Ashley C. Smith is the co-founder of Black Soil: Our Better Nature, a combination of farm tours, farm-to-table dinners, and workshops with the mission to reconnect black Kentuckians to their legacy and heritage in agriculture. She currently serves as Director of Education and Governmental Affairs at Fayette Alliance and is on the committee for the Rural Urban Exchange.
Lora Smith is a scholar, writer, community organizer, and founding member of the Appalachian Food Summit. In 2015 she accepted SFA’s John Egerton Prize on behalf of that organization. Smith helps grow heirloom corn, beans, tomatoes, and squash at Big Switch Farm in Egypt, Kentucky.

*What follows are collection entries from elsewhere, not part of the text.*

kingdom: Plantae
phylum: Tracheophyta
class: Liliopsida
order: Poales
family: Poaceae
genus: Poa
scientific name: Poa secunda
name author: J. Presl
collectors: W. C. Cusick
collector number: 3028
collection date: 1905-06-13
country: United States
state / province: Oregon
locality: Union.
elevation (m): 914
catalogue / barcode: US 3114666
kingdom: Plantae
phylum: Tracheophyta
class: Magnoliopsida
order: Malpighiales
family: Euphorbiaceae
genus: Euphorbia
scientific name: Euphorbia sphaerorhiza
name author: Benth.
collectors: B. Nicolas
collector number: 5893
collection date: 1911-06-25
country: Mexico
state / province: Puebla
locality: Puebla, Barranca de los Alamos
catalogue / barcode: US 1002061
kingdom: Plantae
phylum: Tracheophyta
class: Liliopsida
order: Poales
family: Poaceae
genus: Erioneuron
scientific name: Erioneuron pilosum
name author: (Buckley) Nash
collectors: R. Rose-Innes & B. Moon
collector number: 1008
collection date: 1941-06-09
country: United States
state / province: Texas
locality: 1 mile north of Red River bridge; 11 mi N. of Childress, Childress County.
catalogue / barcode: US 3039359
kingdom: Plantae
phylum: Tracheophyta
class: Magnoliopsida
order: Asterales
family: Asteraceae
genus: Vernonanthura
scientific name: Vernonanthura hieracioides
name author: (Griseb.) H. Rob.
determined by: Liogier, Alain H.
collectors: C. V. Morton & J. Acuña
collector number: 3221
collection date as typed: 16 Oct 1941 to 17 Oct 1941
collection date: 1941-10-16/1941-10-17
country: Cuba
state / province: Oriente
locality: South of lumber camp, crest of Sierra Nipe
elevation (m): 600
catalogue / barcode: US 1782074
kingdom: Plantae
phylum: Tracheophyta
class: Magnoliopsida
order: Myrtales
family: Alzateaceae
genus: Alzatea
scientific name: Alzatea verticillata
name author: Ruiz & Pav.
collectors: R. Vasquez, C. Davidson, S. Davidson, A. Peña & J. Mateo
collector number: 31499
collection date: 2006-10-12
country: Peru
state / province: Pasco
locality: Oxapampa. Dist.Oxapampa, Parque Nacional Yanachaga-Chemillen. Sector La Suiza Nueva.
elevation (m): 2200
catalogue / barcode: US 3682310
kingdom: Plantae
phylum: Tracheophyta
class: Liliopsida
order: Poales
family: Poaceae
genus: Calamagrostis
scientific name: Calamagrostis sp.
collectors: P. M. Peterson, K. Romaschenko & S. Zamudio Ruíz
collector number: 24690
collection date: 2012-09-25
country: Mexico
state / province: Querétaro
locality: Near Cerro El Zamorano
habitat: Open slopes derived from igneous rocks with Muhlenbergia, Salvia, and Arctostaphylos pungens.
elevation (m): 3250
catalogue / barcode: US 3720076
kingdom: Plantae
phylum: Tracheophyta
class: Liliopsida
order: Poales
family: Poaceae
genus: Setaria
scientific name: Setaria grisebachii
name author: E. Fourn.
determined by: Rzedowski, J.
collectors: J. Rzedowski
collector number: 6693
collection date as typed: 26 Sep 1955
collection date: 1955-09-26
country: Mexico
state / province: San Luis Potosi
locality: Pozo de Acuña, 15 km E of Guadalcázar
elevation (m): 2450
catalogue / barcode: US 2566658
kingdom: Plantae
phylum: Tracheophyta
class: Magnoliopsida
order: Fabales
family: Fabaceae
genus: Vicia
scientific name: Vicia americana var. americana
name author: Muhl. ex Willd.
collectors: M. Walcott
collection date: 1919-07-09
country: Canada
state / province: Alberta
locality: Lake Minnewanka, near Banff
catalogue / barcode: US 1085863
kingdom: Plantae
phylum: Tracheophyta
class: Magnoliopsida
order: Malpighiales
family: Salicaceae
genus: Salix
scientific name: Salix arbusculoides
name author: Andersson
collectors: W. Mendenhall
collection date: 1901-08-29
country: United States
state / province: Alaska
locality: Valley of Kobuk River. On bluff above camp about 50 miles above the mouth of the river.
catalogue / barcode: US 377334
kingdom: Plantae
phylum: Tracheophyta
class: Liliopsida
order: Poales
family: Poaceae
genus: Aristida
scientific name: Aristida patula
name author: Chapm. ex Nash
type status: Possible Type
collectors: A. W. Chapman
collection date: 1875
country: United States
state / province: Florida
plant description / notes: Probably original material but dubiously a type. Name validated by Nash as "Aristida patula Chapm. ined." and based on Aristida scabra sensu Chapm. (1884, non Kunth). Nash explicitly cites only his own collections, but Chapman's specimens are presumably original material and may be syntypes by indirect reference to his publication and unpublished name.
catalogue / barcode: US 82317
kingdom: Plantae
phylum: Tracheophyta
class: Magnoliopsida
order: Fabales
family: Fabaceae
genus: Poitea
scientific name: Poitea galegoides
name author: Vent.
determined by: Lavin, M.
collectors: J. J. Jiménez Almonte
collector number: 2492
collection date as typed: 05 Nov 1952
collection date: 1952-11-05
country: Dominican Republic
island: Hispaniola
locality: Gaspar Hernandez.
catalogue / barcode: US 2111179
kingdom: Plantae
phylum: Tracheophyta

Frank X Walker, a professor at the University of Kentucky, is a founding member of both the Affrilachian Poets and the Bluegrass Black Arts Consortium, and also founding editor of PLUCK!, the new Journal of Affrilachian Art & Culture. Walker is a former Kentucky Poet Laureate who has authored nine poetry collections.
Crystal Wilkinson is the Appalachian Writer-in-Residence at Berea College. Her works include short-story collections Blackberries, Blackberries, Water Street, and her novel The Birds of Opulence, which received the 2016 Ernest J. Gaines Award for Literary Excellence. Wilkinson co-owns Wild Fig Books & Coffee in Lexington.